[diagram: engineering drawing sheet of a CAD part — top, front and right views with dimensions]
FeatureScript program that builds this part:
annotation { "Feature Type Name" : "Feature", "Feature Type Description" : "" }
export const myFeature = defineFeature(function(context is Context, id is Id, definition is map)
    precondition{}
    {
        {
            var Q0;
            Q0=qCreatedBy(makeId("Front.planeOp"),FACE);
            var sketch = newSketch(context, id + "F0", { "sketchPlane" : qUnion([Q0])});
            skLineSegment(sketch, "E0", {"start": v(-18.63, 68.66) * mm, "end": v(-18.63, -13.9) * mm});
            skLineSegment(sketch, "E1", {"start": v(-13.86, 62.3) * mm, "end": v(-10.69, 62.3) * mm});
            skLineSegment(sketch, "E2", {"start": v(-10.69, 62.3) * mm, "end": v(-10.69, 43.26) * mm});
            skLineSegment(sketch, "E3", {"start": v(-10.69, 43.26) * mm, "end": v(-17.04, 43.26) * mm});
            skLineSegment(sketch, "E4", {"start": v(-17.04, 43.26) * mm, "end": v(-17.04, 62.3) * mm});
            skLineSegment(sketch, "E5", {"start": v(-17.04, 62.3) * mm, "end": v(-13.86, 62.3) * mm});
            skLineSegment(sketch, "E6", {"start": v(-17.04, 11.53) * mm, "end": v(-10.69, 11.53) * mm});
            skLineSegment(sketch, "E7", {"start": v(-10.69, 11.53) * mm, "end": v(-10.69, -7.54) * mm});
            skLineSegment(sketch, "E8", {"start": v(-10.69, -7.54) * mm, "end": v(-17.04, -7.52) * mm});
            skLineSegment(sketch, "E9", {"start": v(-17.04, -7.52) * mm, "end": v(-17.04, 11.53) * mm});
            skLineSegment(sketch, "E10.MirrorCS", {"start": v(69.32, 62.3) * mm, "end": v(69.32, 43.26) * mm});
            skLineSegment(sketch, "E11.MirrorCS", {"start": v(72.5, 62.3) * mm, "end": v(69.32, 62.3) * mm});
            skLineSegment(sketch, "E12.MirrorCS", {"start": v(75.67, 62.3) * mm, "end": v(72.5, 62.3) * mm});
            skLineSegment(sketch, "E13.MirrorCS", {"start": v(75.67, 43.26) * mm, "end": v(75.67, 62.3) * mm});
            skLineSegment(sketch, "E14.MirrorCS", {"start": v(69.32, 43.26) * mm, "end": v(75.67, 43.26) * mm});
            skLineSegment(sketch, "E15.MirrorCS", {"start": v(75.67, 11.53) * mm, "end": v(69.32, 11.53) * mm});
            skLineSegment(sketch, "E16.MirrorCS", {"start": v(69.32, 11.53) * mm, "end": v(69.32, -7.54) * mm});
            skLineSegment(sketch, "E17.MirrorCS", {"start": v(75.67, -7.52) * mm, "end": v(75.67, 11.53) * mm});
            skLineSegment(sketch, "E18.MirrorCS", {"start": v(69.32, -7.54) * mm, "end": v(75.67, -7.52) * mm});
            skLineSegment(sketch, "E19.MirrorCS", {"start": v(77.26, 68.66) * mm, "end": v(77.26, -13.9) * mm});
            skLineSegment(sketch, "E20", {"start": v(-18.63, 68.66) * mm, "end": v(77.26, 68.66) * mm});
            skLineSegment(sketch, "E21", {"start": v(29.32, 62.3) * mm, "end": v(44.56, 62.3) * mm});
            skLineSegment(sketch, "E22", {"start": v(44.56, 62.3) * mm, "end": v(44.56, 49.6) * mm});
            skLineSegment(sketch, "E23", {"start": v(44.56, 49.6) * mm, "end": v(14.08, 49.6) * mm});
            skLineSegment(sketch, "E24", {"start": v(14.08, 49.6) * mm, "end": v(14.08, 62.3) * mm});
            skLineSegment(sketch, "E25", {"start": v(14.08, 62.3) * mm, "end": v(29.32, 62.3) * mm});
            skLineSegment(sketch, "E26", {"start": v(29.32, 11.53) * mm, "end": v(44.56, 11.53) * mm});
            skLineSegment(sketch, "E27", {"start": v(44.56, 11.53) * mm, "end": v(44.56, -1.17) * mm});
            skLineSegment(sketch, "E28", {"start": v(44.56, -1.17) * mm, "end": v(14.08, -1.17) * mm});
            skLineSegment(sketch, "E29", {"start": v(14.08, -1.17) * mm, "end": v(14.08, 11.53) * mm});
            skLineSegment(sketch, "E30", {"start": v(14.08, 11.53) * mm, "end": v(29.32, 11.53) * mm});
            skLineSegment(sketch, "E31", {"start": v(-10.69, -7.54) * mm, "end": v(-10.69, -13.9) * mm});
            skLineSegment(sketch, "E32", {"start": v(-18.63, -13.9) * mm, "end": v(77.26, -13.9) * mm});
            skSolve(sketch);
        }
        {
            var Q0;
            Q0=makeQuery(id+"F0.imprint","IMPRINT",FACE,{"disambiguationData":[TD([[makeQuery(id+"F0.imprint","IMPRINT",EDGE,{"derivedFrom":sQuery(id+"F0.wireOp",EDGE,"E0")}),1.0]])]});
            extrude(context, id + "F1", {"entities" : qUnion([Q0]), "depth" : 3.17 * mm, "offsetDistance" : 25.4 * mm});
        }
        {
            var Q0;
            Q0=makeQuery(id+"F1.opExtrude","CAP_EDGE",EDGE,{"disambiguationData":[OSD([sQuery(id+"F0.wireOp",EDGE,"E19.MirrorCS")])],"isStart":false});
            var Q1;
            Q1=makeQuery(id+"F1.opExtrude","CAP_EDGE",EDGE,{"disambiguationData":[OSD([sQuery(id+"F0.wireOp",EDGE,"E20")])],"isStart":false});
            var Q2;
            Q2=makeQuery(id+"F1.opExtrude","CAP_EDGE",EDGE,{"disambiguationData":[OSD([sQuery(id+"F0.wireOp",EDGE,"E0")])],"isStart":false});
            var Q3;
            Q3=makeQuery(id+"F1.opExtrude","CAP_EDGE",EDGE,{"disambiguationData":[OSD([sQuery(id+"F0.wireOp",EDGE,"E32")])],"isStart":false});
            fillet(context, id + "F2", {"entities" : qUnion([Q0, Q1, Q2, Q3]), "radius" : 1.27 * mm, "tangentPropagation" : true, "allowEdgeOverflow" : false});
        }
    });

|---|

[Exercise goal] How many lines of the listing above contain the string "false"? Give only the number.

[Result] 5